▶ **To do**
Output only the lines of the entries that follow, starting at the one with "This project identifies" and running down to the one with "eastern and northern regions of Ethiopia. The", both included and unchanged.

Dataset entries:
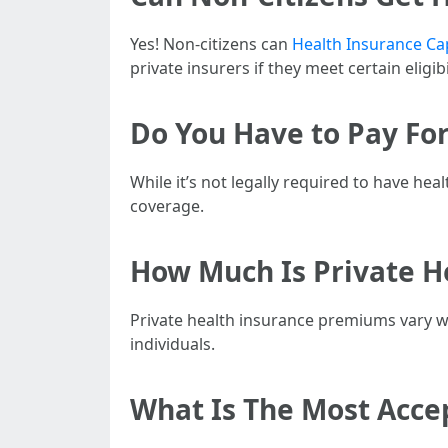
Yes! Non-citizens can
Health Insurance Ca
private insurers if they meet certain eligibil
Do You Have to Pay For
While it’s not legally required to have he
coverage.
How Much Is Private He
Private health insurance premiums vary wi
individuals.
What Is The Most Accep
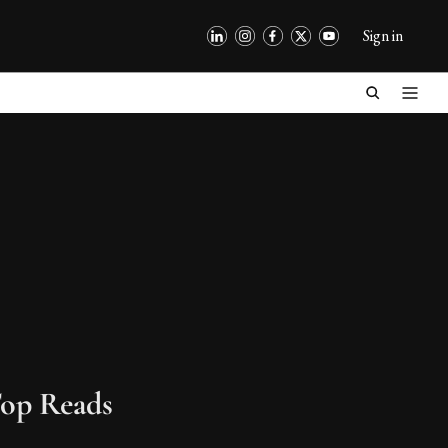
Sign in
op Reads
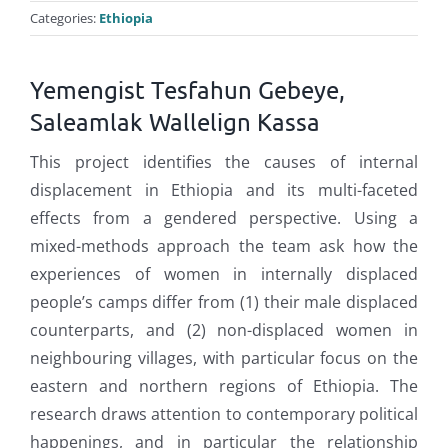
Categories:
Ethiopia
Yemengist Tesfahun Gebeye,
Saleamlak Wallelign Kassa
This project identifies the causes of internal
displacement in Ethiopia and its multi-faceted
effects from a gendered perspective. Using a
mixed-methods approach the team ask how the
experiences of women in internally displaced
people’s camps differ from (1) their male displaced
counterparts, and (2) non-displaced women in
neighbouring villages, with particular focus on the
eastern and northern regions of Ethiopia. The
research draws attention to contemporary political
happenings, and in particular the relationship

▶ **Exercise result**
This project identifies the causes of internal
displacement in Ethiopia and its multi-faceted
effects from a gendered perspective. Using a
mixed-methods approach the team ask how the
experiences of women in internally displaced
people’s camps differ from (1) their male displaced
counterparts, and (2) non-displaced women in
neighbouring villages, with particular focus on the
eastern and northern regions of Ethiopia. The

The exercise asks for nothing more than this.